Monday, February 9, 2009

RegExp Options Explained

Now we will get to the various options you may give your regexp-engine. Please keep in mind that this depends on the engine you are working with. I will explain the options that apply to most implementations of regular expressions.

You should use The RegexCoach and play around with the examples while checking and unchecking the options.




(i) -> case insensitive matching

/(cat.*?)(cat)(.*?)$/i

The Cat and the Cat?

If we use case insensitive matching it will not matter if ,,cat’’ is capitalized or not.
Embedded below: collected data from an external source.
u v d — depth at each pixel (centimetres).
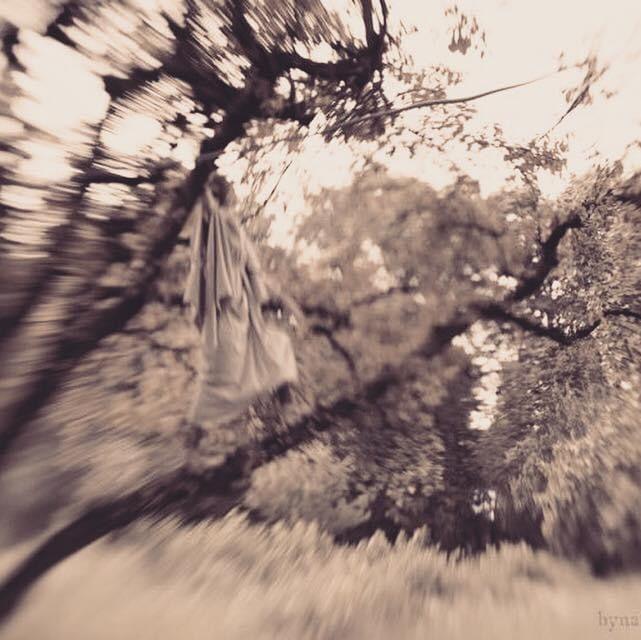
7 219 296
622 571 339
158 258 344
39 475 354
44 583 305
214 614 286
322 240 501
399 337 482
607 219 473
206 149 360
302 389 455
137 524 373
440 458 427
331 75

(s) -> single line matching

/(cat.*?)(cat)(.*?)$/is

the cat and
the cat?

The engine will do a multi line match without the need to put a \n. In this case the newline is included in the wildcard (dot). In other words the string is regarded as a single line even if it contains more than one line.

(m) -> multi line matching

(cat)(.*?)[\?]$

the cat and dog?
the cat?
cat?

The multi line option changes the behavior of the anchors ^ and $ . The will work for each line and not start and end of the whole string.
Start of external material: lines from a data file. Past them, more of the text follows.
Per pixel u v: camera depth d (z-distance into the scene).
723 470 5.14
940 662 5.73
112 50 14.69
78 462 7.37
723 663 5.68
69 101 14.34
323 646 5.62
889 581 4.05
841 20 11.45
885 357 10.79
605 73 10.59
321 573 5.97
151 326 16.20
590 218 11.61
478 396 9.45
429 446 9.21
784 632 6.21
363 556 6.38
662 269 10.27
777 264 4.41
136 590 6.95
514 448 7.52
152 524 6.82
(x) -> exclude unescaped whitespaces

(cat)\s(.*?) [\?]$

the cat and dog?

We have an escaped whitespace \s and an unescaped space _ after the second group (). If you turn (x) on, the engine will ignore that there needs to be a space before the ?.

(g) -> match globally

(cat)(.*?)

the cat and dog?
cats and dogs

If you wand to use the expression several times on a string, you need to make it global. This will continue the match on the string after the first match. This is very useful if you use the match in a while context.